Takeley (FA Vase) (2018-19) – The Tree Surgeon
Today we welcome visitors, Takeley, with us looking to reverse our fortunes of a few weeks ago when we travelled to play them in the Essex Senior League.
Today, we are back on the “Road to Wembley” (cliché number one) as we compete in the FA vase, not as glamorous as the FA Cup (the FA Cup is the M1 whereas the Vase is more like the A12), but, is pretty difficult to win (the nearest we have come, so far, is getting to the Vase final, was a place in the last sixteen, when we were Leyton-Wingate).
After our relatively easy win in the FA Cup against Walsham, we travelled to our visitors today and were seen off, by four goals to one, in what was, to date, our worst score line of the season and we hope, will remain that for the rest of the season.
They certainly have a strike force comparable to our own and will be dangerous opponents today.
After the loss at Takeley we were away at Southend Manor in the Gordon Brastead Trophy or GBT as it is often referred to – whenever I read that it reminds me of a sandwich you get at service stations or a combo you can pick up at McDonalds.
This was the proverbial game of two halves (cliché number two), where we eased to a two-goal lead in just fifteen minutes, with first goals of the season for Ryan Ramsay and Harry Watkins on his first start.
But, after missing enough chances to have put the game to bed (cliché number three), we allowed the home team back in it and they duly obliged (the second goal was a worldy apparently).
It was ourselves who, in the final minutes, were grateful for the arrival of the sudden death (cliché number four) penalty shoot-out and we delivered an almost perfect scenario, missing just one to ease ourselves into the next round.
The Gordon Brastead Trophy shoot outs have been good to us in recent times – that was our third penalty win in the competition in the last two years.
Then we were back on the FA Cup trial at Felixstowe and Walton and it was far from “The Magic of the FA Cup” (cliché number five) and became a bigger struggle as the game progressed.
After we went ahead when Ryan Ramsay set up James Peagram to give us the lead early on, we then dominated into the early stages of the second half and should already have scored a few more, with at least three genuine, hand ball, penalty claims waved away.
Their defence was finding it increasingly difficult to cope with our pacey breaks, with Ryan Ramsay receiving particularly physical attention from his marker.
The referee showed his lack of control when he not only booked their player for throwing the ball into Ryan’s face, but, proceeded to take Ryan’s name for having the cheek to complain about what had happened.
Undoubtedly, fed up, with his treatment during the game, he took his frustrations out on an opponent and received his second yellow and an early bath (cliché number six).
Junior Appiah damaged our cause even further when his studs up challenge on their keeper drew a red, so we faced almost half an hour with nine men.

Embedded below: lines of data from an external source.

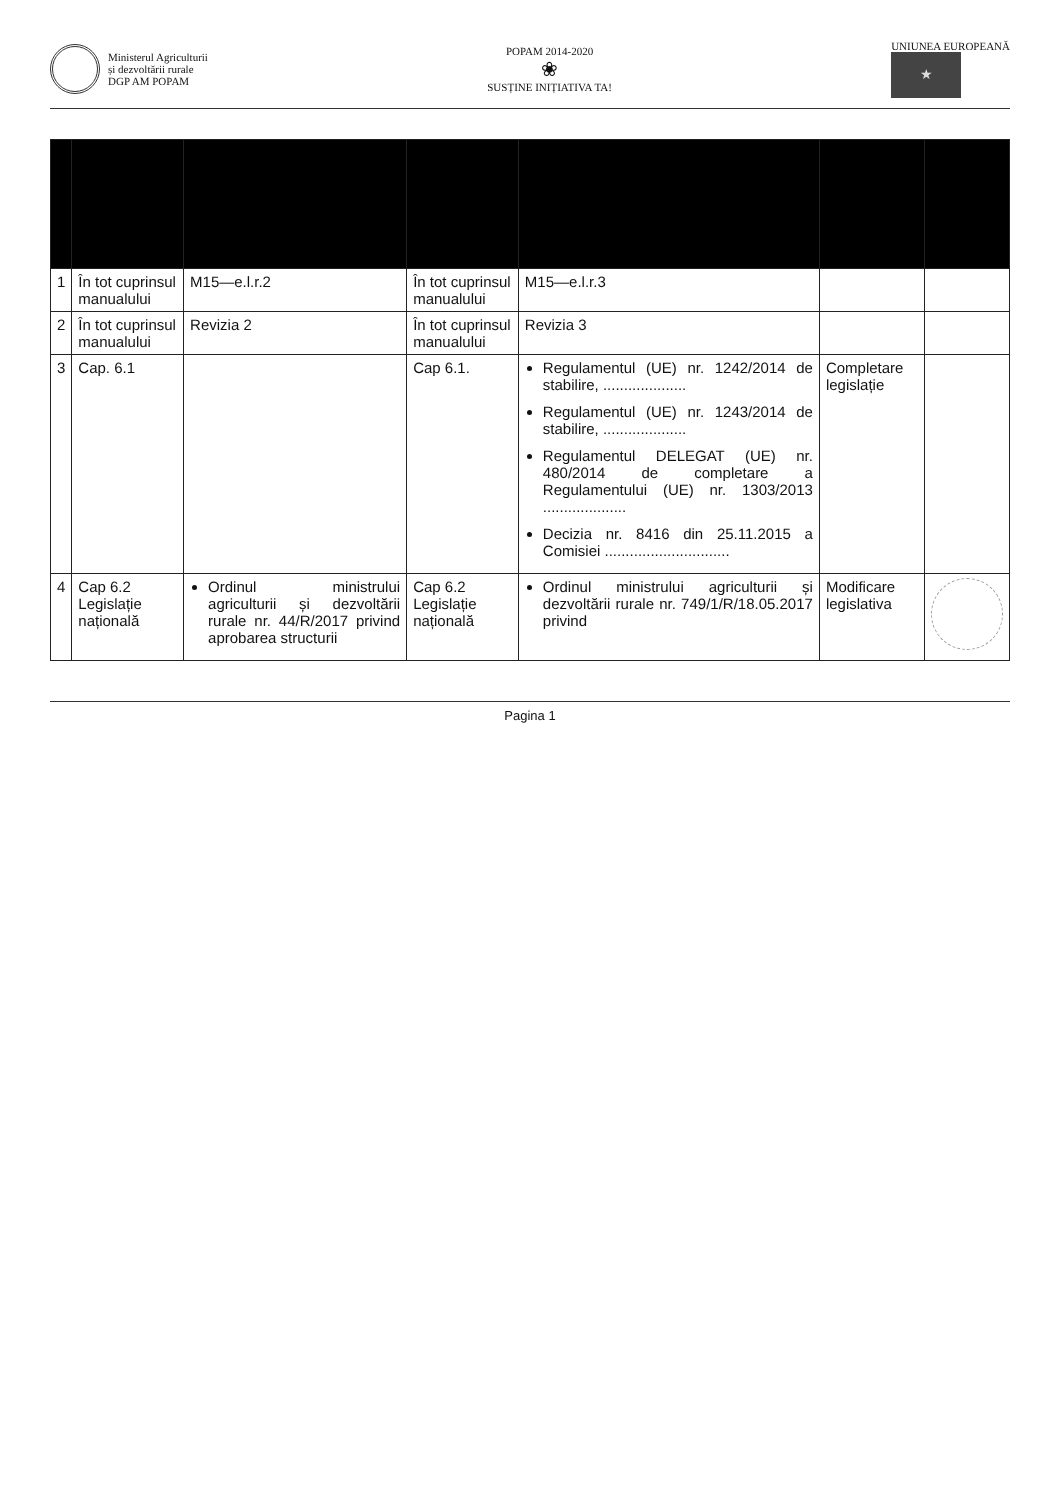Ministerul Agriculturii
și dezvoltării rurale
DGP AM POPAM
POPAM 2014-2020
❀
SUSȚINE INIȚIATIVA TA!
UNIUNEA EUROPEANĂ
★
| 1 | În tot cuprinsul manualului | M15—e.l.r.2 | În tot cuprinsul manualului | M15—e.l.r.3 | | |
| 2 | În tot cuprinsul manualului | Revizia 2 | În tot cuprinsul manualului | Revizia 3 | | |
| 3 | Cap. 6.1 | | Cap 6.1. | Regulamentul (UE) nr. 1242/2014 de stabilire, .................... Regulamentul (UE) nr. 1243/2014 de stabilire, .................... Regulamentul DELEGAT (UE) nr. 480/2014 de completare a Regulamentului (UE) nr. 1303/2013 .................... Decizia nr. 8416 din 25.11.2015 a Comisiei .............................. | Completare legislație | |
| 4 | Cap 6.2 Legislație națională | Ordinul ministrului agriculturii și dezvoltării rurale nr. 44/R/2017 privind aprobarea structurii | Cap 6.2 Legislație națională | Ordinul ministrului agriculturii și dezvoltării rurale nr. 749/1/R/18.05.2017 privind | Modificare legislativa | |
Pagina 1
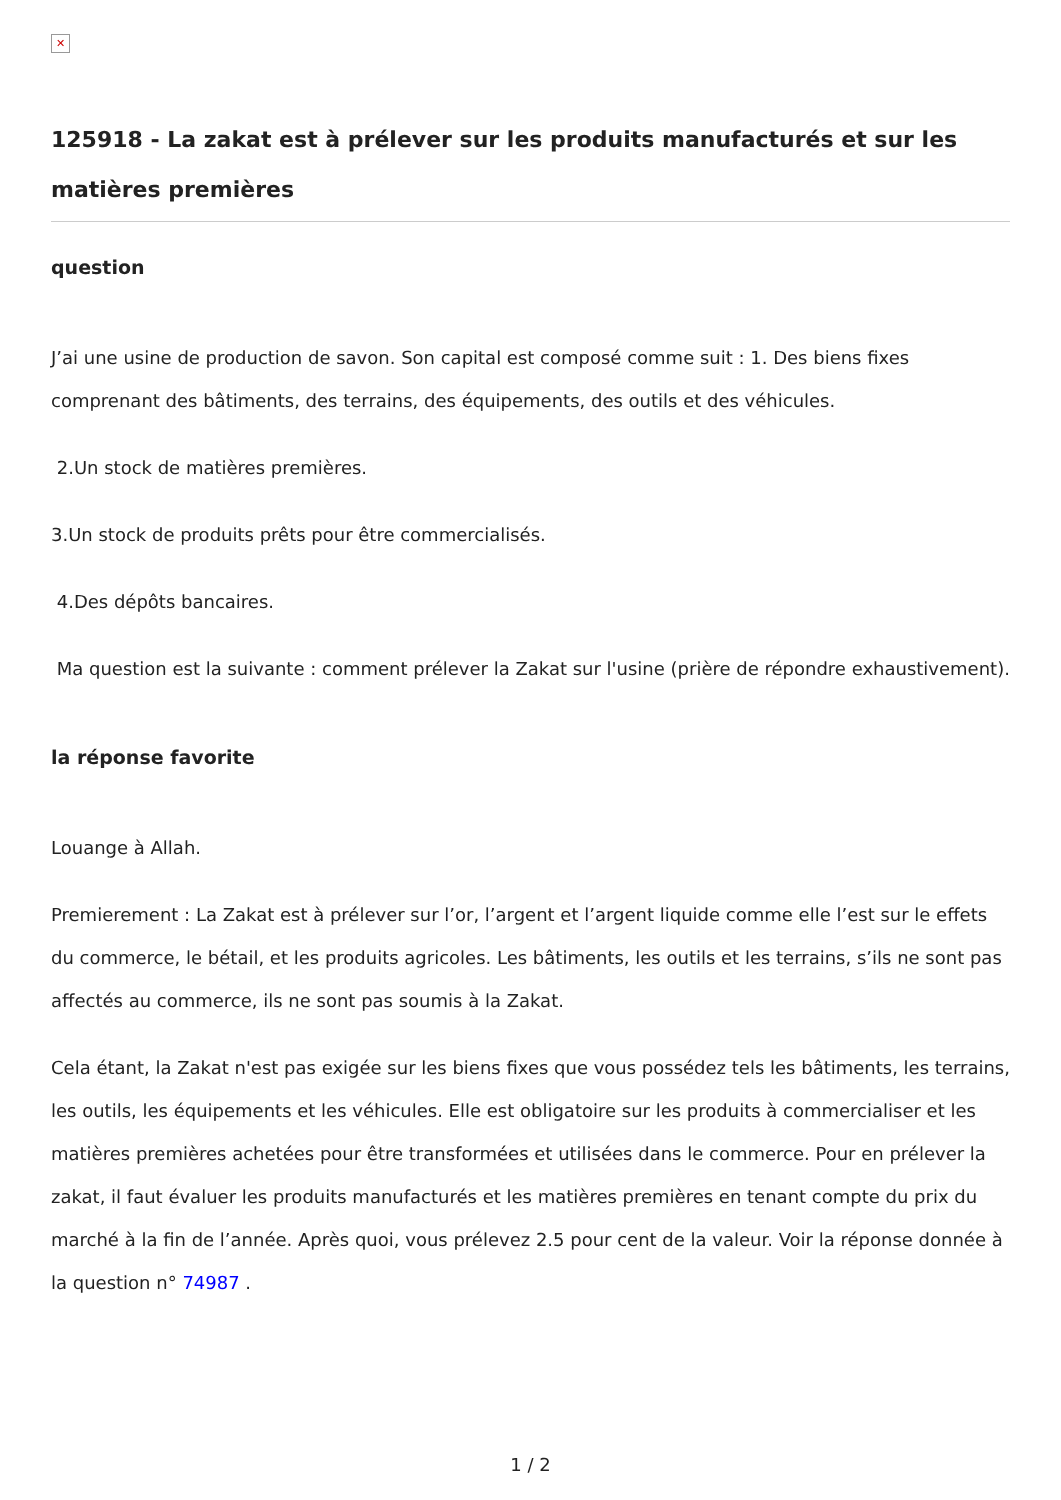✕
125918 - La zakat est à prélever sur les produits manufacturés et sur les matières premières
question
J’ai une usine de production de savon. Son capital est composé comme suit : 1. Des biens fixes comprenant des bâtiments, des terrains, des équipements, des outils et des véhicules.
2.Un stock de matières premières.
3.Un stock de produits prêts pour être commercialisés.
4.Des dépôts bancaires.
Ma question est la suivante : comment prélever la Zakat sur l'usine (prière de répondre exhaustivement).
la réponse favorite
Louange à Allah.
Premierement : La Zakat est à prélever sur l’or, l’argent et l’argent liquide comme elle l’est sur le effets du commerce, le bétail, et les produits agricoles. Les bâtiments, les outils et les terrains, s’ils ne sont pas affectés au commerce, ils ne sont pas soumis à la Zakat.
Cela étant, la Zakat n'est pas exigée sur les biens fixes que vous possédez tels les bâtiments, les terrains, les outils, les équipements et les véhicules. Elle est obligatoire sur les produits à commercialiser et les matières premières achetées pour être transformées et utilisées dans le commerce. Pour en prélever la zakat, il faut évaluer les produits manufacturés et les matières premières en tenant compte du prix du marché à la fin de l’année. Après quoi, vous prélevez 2.5 pour cent de la valeur. Voir la réponse donnée à la question n° 74987 .
1 / 2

But, the defence was solid and brave and rarely looked likely to cave in and the only time we looked like capitulating, was virtually the last kick of the game when Chris Clark, pulled off a wonder save with his legs, to ensure we made it through to a home game against Beaconsfield, next Saturday.

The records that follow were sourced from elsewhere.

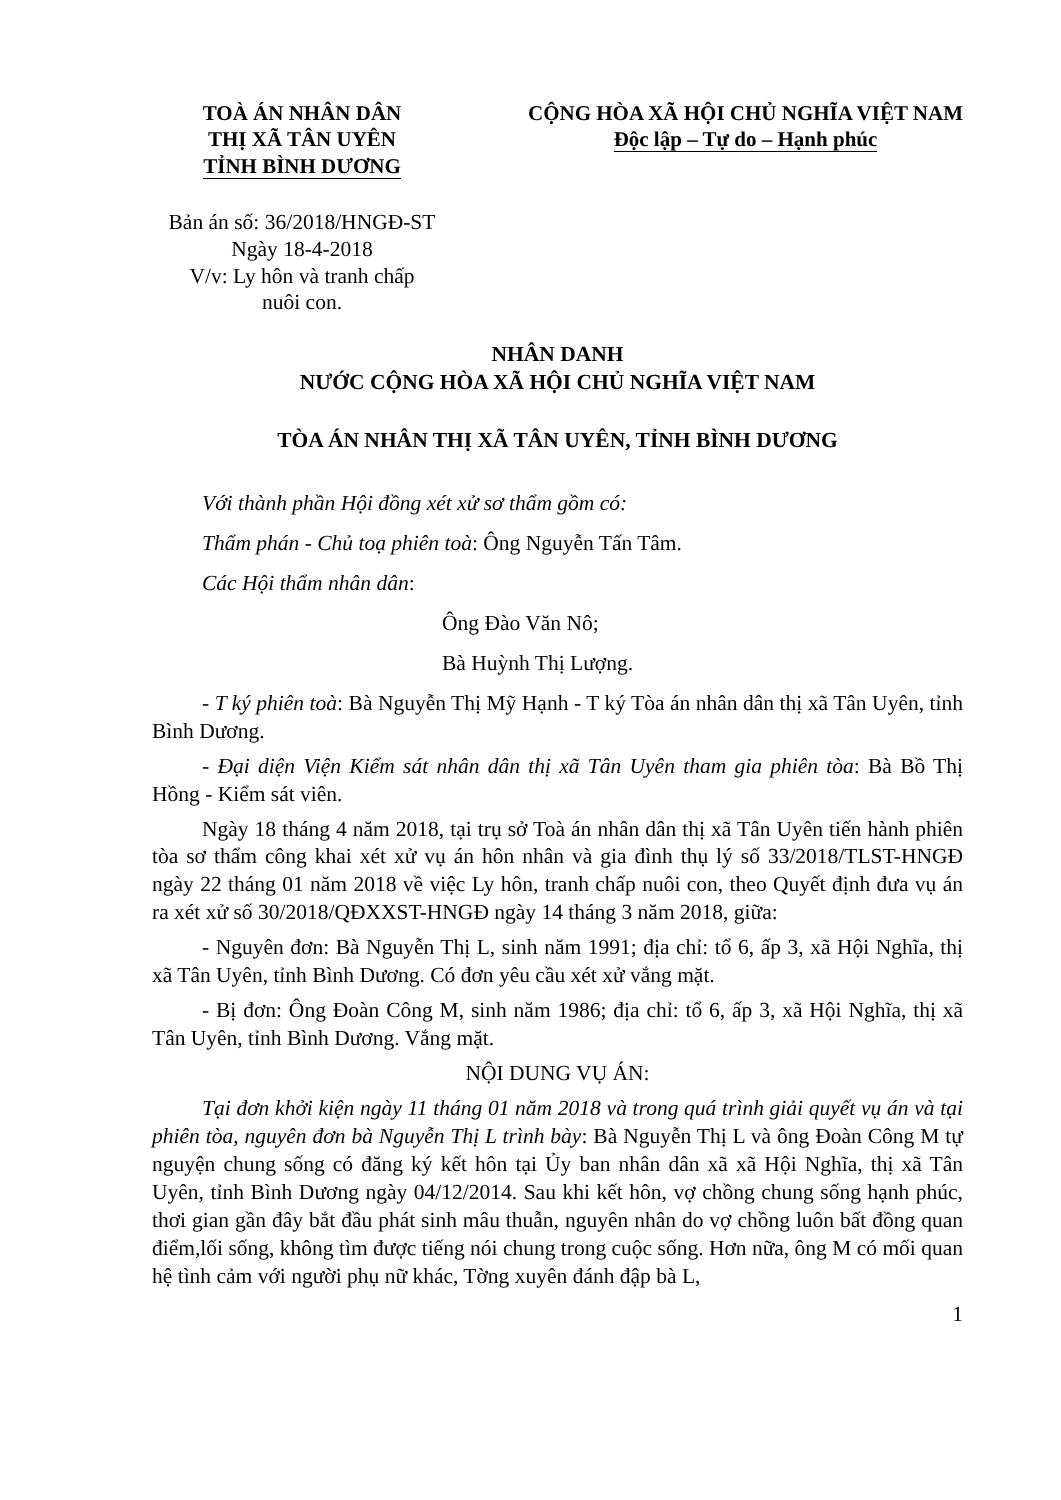TOÀ ÁN NHÂN DÂN
THỊ XÃ TÂN UYÊN
TỈNH BÌNH DƯƠNG
CỘNG HÒA XÃ HỘI CHỦ NGHĨA VIỆT NAM
Độc lập – Tự do – Hạnh phúc
Bản án số: 36/2018/HNGĐ-ST
Ngày 18-4-2018
V/v: Ly hôn và tranh chấp
nuôi con.
NHÂN DANH
NƯỚC CỘNG HÒA XÃ HỘI CHỦ NGHĨA VIỆT NAM
TÒA ÁN NHÂN THỊ XÃ TÂN UYÊN, TỈNH BÌNH DƯƠNG
Với thành phần Hội đồng xét xử sơ thẩm gồm có:
Thẩm phán - Chủ toạ phiên toà: Ông Nguyễn Tấn Tâm.
Các Hội thẩm nhân dân:
Ông Đào Văn Nô;
Bà Huỳnh Thị Lượng.
- T ký phiên toà: Bà Nguyễn Thị Mỹ Hạnh - T ký Tòa án nhân dân thị xã Tân Uyên, tỉnh Bình Dương.
- Đại diện Viện Kiểm sát nhân dân thị xã Tân Uyên tham gia phiên tòa: Bà Bồ Thị Hồng - Kiểm sát viên.
Ngày 18 tháng 4 năm 2018, tại trụ sở Toà án nhân dân thị xã Tân Uyên tiến hành phiên tòa sơ thẩm công khai xét xử vụ án hôn nhân và gia đình thụ lý số 33/2018/TLST-HNGĐ ngày 22 tháng 01 năm 2018 về việc Ly hôn, tranh chấp nuôi con, theo Quyết định đưa vụ án ra xét xử số 30/2018/QĐXXST-HNGĐ ngày 14 tháng 3 năm 2018, giữa:
- Nguyên đơn: Bà Nguyễn Thị L, sinh năm 1991; địa chỉ: tổ 6, ấp 3, xã Hội Nghĩa, thị xã Tân Uyên, tỉnh Bình Dương. Có đơn yêu cầu xét xử vắng mặt.
- Bị đơn: Ông Đoàn Công M, sinh năm 1986; địa chỉ: tổ 6, ấp 3, xã Hội Nghĩa, thị xã Tân Uyên, tỉnh Bình Dương. Vắng mặt.
NỘI DUNG VỤ ÁN:
Tại đơn khởi kiện ngày 11 tháng 01 năm 2018 và trong quá trình giải quyết vụ án và tại phiên tòa, nguyên đơn bà Nguyễn Thị L trình bày: Bà Nguyễn Thị L và ông Đoàn Công M tự nguyện chung sống có đăng ký kết hôn tại Ủy ban nhân dân xã xã Hội Nghĩa, thị xã Tân Uyên, tỉnh Bình Dương ngày 04/12/2014. Sau khi kết hôn, vợ chồng chung sống hạnh phúc, thơi gian gần đây bắt đầu phát sinh mâu thuẫn, nguyên nhân do vợ chồng luôn bất đồng quan điểm,lối sống, không tìm được tiếng nói chung trong cuộc sống. Hơn nữa, ông M có mối quan hệ tình cảm với người phụ nữ khác, Tờng xuyên đánh đập bà L,
1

We overcame tremendous odds and a one eyed referee (cliché number seven), but, even the locals admitted we deserved to win.
The referee was definitely a “Homer”, for those of you, not of the younger generation, that means a referee who gives everything to the home side, not the main character out of The Simpsons, although, to be honest, Homer could hardly have done worse
Their manager, clearly feeling under pressure, losing to a side one level below his club and at home, came out with the ridiculous statement “they had a plan and just set up to defend and we had enough chances to win”.
Excuse me, but, I would hardly expect any side down to nine men, with a one goal lead, at any level of football, to go for a second goal and throw caution to the wind.
In fact he should be grateful that we didn’t attack, or else we would have won by more – see he’s not the only one who can make stupid statements.
The FA Cup these days, is not just about the glory, but, also about the money, so in other words the road to Wembley is paved with gold, as we have already pocketed best part of five grand on our FA Cup journey, so far.
Then we had another really tough away game in mid-week, when we travelled to Harlow Town’s ground to take on Woodford Town, who had lost just one game and sat in sixth position, several places above us.
The game proved as difficult as I expected, but, we started well, with another goal from James Peagram and led at the break.
After conceding an equaliser, we quickly restored our lead when the impressive Ramsay was upended in the box and Christian Owusu kept his 100% spot kick record to put us back in front.
Again Woodford rallied and equalised once more, before a goal at the death (cliché number eight), from that man Peagram saw us home.
It was the first game that we have won inside ninety minutes, wearing our new away all red strip. It is good we finally found our new kit and I have discovered exactly what happened to it.
The kit was found in the back of a three-wheel Reliant Robin van in South London, with two brothers called Trotter, trying to flog them as Chelsea and Liverpool replica strips.
Let’s hope today that we can keep up our 100% winning record, wearing our new blue kit and begin another successful and lucrative cup run.